**** Given text
The ECB’s greenflation dilemma
Rising energy prices worldwide provide a foretaste of the inflationary pressure that the green transition may create. Like a negative supply shock, carbon taxes and energy price increases are as such inflationary and weigh on the supply side of the economy. However, unlike the oil price shocks of the 1970s, there are now tax revenues that can be recycled, for example to investment or transfers to households. On balance, provided good macroeconomic management is in place, the impact of the climate transition will show up, not so much in growth, but more so in higher inflation. As a result, the ECB faces a dilemma. If it pursues its primary objective of price stability through tighter monetary policy, it may do so at the expense of its implicit secondary objectives. This may pose a dilemma for the ECB to fight inflation, via slowing economic growth, at a time when the economy is undergoing a green transition with higher prices.
In December 2021, inflation in the euro area reached 5% year-on-year. Besides reopening effects and supply side distortions, sharply higher energy prices played an important role (Figure 1). It appears that more expensive commodities, in particular oil, gas and electricity, are a permanent phenomenon. The energy transition with EU ETS and other climate-friendly regulations reinforce this trend. This poses a dilemma for central banks such as the ECB. After all, the period of inflation systematically below the inflation target seems to be over. For the first time since the financial crisis, central banks must once again balance the pursuit of price stability against supporting economic growth, ensuring favourable financing conditions for governments and businesses, and for climate-related objectives.
********
▸ Required actions
1. In the greenflation text, what year-on-year inflation rate did the euro area reach in December 2021?
2. Copy the greenflation text word for word from "In December 2021, inflation" to "for climate-related objectives.".
**** Dataset excerpts
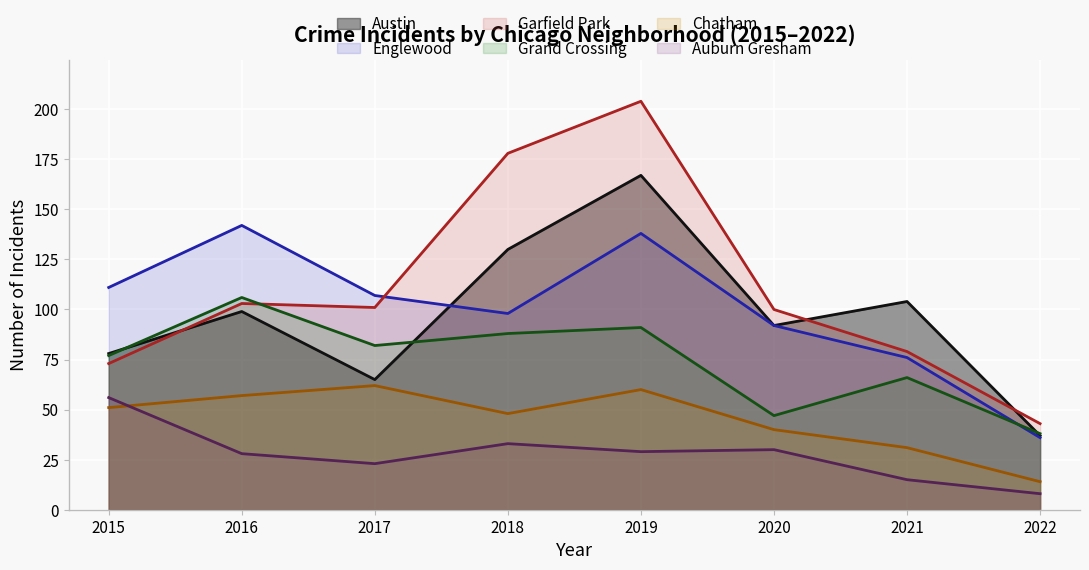

True or false: Chatham has a value of 23 at 2015.

False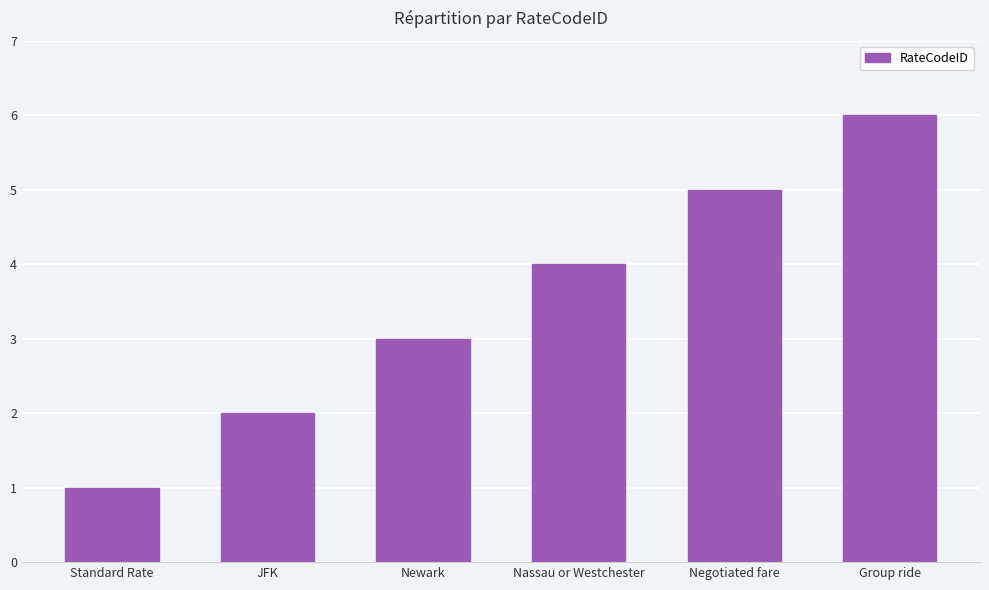

What is the change in value from Standard Rate to Negotiated fare?

+4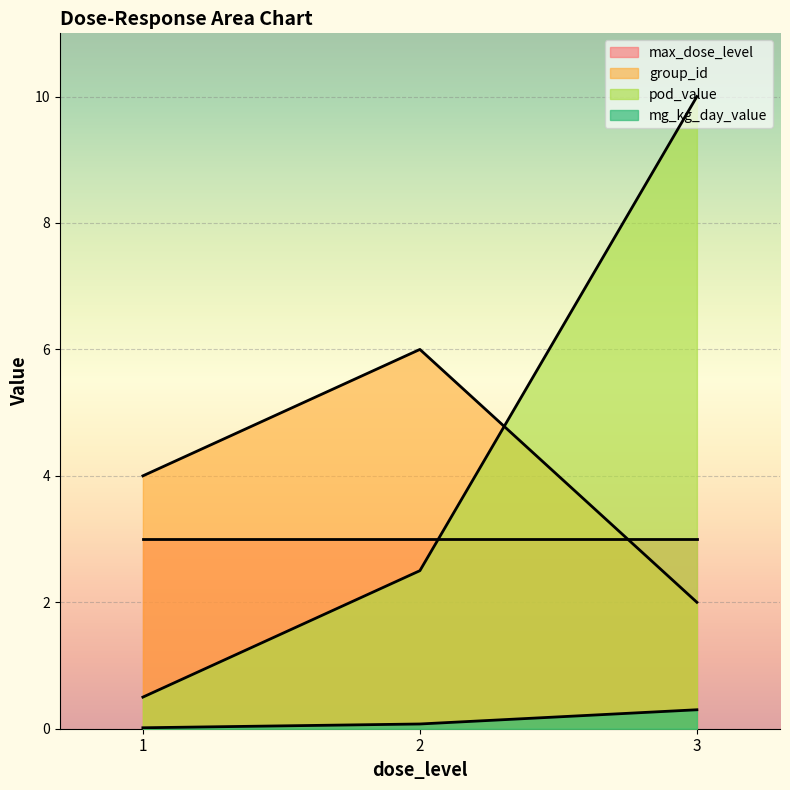

True or false: max_dose_level and group_id intersect in this chart.

True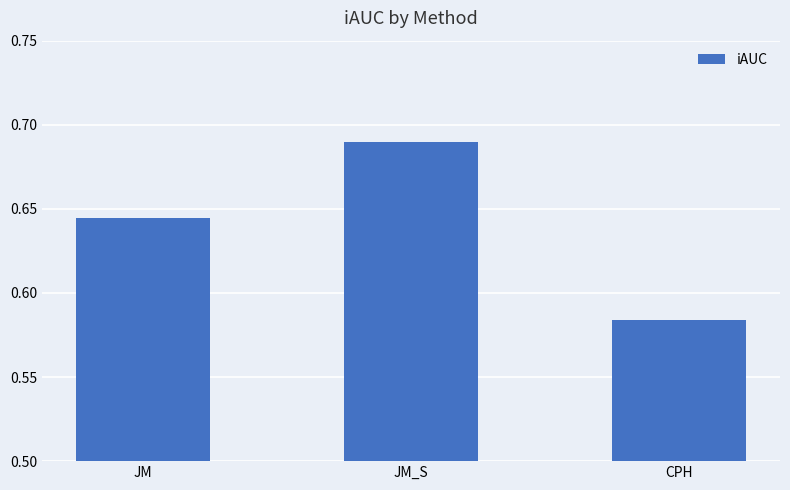

What is the change in value from JM_S to CPH?

-0.1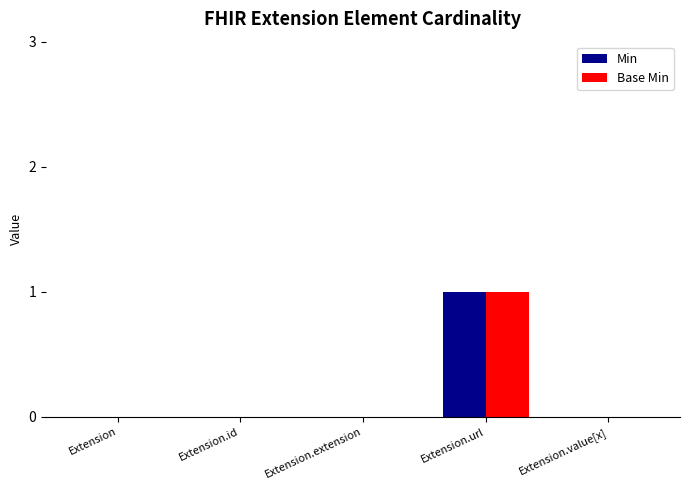

The value of Base Min at Extension.id is 0. True or false?

True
********
▸ Results by task
1. 5% year-on-year.

2.
In December 2021, inflation in the euro area reached 5% year-on-year. Besides reopening effects and supply side distortions, sharply higher energy prices played an important role (Figure 1). It appears that more expensive commodities, in particular oil, gas and electricity, are a permanent phenomenon. The energy transition with EU ETS and other climate-friendly regulations reinforce this trend. This poses a dilemma for central banks such as the ECB. After all, the period of inflation systematically below the inflation target seems to be over. For the first time since the financial crisis, central banks must once again balance the pursuit of price stability against supporting economic growth, ensuring favourable financing conditions for governments and businesses, and for climate-related objectives.